» Task instructions: Look through the material below. Copy every line with the string "index" in it.

» Source information:

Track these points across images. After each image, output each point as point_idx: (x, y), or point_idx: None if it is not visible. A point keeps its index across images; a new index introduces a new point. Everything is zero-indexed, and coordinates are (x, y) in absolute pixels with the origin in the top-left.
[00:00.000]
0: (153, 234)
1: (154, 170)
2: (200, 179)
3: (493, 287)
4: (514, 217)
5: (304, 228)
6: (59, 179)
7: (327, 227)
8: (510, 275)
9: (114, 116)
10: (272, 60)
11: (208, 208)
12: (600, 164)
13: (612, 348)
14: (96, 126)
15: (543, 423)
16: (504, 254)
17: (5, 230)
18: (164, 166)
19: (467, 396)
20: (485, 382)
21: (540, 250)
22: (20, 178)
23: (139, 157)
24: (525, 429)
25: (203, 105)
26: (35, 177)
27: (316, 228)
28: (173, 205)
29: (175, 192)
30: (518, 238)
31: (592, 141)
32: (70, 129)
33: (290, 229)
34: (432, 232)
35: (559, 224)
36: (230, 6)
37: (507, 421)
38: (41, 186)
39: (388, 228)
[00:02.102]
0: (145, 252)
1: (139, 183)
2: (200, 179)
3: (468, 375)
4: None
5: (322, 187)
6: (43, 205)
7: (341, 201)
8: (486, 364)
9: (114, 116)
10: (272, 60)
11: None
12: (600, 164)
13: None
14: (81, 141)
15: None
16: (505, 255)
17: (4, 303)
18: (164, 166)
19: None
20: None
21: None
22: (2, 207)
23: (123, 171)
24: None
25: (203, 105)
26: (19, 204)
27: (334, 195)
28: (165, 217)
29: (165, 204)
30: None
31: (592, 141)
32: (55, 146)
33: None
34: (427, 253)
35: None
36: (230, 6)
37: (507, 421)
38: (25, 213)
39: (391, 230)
...
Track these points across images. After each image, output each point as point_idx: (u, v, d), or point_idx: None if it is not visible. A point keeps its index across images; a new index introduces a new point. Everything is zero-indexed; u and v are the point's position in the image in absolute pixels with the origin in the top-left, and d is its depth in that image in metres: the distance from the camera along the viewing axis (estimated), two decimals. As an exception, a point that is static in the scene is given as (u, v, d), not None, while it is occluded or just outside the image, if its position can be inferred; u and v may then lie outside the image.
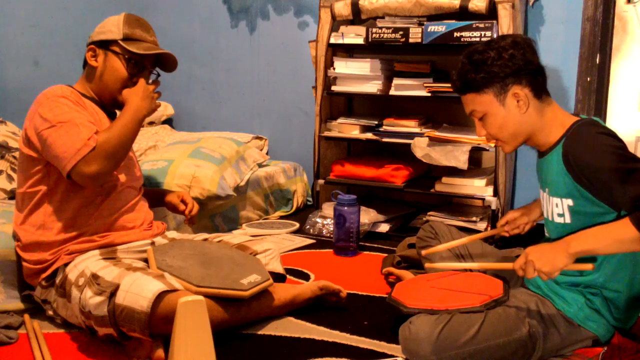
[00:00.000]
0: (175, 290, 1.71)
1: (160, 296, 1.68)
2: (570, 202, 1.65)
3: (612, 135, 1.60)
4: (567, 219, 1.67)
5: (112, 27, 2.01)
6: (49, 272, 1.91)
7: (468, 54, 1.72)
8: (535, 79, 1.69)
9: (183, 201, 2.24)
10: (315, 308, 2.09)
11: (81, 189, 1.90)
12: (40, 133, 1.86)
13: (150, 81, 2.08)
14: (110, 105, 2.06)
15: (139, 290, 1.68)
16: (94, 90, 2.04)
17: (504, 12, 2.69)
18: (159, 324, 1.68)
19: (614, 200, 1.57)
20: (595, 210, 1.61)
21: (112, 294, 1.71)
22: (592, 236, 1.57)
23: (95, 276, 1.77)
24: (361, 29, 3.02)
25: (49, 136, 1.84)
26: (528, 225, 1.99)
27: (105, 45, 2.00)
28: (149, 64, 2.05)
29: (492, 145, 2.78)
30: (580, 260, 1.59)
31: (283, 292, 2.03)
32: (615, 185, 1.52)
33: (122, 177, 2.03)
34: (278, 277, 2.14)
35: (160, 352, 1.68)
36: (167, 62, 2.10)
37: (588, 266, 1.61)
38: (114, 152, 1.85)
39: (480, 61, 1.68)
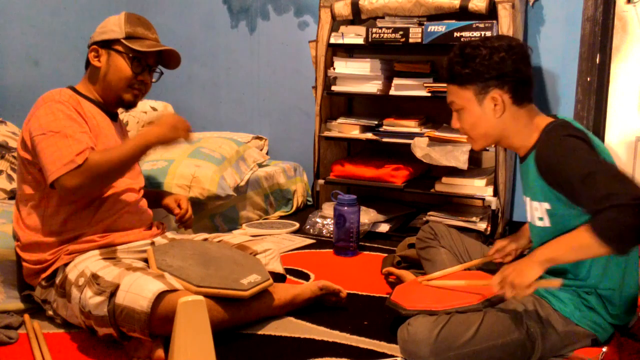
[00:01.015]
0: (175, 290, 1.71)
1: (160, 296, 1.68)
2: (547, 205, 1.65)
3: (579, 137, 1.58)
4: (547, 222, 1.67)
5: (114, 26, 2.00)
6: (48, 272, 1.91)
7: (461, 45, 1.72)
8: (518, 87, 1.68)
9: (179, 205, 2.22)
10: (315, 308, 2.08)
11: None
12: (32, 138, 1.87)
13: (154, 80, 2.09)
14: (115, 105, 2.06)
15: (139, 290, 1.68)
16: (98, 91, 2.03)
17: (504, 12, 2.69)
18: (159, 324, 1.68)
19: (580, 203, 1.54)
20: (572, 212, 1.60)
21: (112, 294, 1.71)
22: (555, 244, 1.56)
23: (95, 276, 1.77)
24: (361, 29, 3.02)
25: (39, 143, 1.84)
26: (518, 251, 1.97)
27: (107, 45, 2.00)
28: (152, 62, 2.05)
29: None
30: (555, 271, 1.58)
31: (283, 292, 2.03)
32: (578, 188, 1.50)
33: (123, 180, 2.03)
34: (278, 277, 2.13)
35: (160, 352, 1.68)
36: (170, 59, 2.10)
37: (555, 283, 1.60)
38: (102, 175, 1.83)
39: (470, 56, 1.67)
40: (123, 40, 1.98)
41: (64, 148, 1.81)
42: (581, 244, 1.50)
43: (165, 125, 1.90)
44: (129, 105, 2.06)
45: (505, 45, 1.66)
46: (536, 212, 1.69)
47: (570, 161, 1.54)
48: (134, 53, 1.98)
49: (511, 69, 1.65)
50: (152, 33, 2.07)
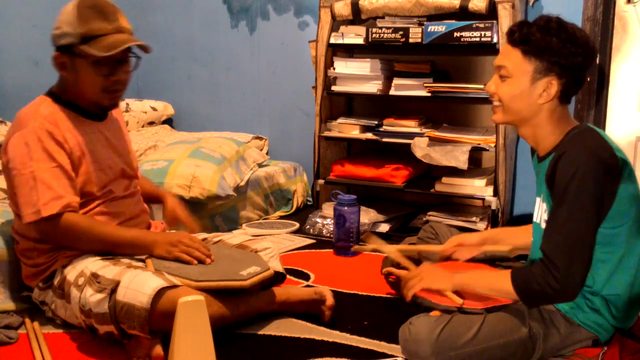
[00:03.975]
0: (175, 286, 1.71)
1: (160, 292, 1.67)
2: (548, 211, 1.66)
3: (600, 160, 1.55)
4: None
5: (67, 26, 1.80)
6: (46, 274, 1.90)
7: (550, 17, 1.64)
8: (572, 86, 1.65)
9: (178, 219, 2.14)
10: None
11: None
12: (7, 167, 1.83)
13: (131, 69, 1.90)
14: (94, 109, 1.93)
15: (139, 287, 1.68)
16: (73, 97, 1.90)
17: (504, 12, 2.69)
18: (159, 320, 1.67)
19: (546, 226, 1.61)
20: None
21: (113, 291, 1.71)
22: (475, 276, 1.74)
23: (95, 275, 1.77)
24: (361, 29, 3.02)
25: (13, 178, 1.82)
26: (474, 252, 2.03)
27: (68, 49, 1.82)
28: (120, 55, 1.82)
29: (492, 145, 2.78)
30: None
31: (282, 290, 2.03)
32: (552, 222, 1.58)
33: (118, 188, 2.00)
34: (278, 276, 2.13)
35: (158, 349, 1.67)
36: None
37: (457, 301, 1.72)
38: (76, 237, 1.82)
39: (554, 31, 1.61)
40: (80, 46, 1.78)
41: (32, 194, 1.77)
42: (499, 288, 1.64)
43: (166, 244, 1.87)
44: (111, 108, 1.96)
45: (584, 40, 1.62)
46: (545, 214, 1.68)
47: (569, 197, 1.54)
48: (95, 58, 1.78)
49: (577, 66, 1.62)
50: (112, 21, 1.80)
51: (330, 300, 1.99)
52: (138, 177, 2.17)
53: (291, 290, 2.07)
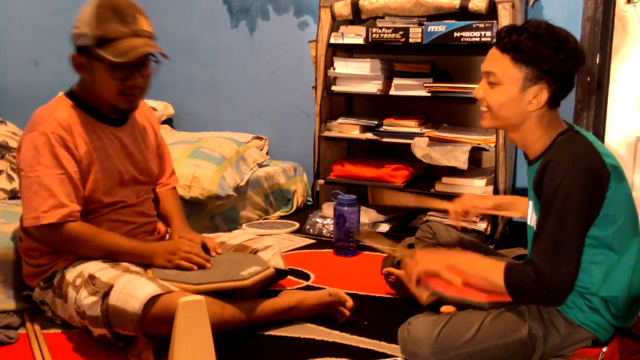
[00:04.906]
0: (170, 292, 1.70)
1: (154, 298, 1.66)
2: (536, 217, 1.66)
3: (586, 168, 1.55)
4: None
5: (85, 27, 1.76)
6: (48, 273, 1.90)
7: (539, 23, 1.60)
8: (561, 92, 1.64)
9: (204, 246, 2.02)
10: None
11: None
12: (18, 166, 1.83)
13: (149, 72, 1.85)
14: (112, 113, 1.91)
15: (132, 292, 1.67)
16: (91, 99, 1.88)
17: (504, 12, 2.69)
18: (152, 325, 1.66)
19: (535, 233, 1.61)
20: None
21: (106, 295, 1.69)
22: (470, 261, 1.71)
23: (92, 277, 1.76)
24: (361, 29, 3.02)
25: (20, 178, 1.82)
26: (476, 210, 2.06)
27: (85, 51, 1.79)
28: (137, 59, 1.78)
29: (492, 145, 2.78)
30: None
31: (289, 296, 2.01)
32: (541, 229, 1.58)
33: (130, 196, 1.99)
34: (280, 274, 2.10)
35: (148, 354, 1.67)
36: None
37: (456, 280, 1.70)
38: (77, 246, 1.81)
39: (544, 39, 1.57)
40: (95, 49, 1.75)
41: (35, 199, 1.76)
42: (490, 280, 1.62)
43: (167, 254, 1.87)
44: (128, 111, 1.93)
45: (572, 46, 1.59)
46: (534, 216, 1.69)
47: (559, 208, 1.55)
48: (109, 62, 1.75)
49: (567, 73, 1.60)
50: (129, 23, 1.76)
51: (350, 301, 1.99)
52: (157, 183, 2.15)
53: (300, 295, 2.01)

» Exercise solution:
Track these points across images. After each image, output each point as point_idx: (x, y), or point_idx: None if it is not visible. A point keeps its index across images; a new index introduces a new point. Everything is zero-indexed, and coordinates are (x, y) in absolute pixels with the origin in the top-left.
Track these points across images. After each image, output each point as point_idx: (u, v, d), or point_idx: None if it is not visible. A point keeps its index across images; a new index introduces a new point. Everything is zero-indexed; u and v are the point's position in the image in absolute pixels with the origin in the top-left, and d is its depth in that image in metres: the distance from the camera along the viewing axis (estimated), two decimals. As an exception, a point that is static in the scene is given as (u, v, d), not None, while it is occluded or just outside the image, if its position can be inferred; u and v may then lie outside the image.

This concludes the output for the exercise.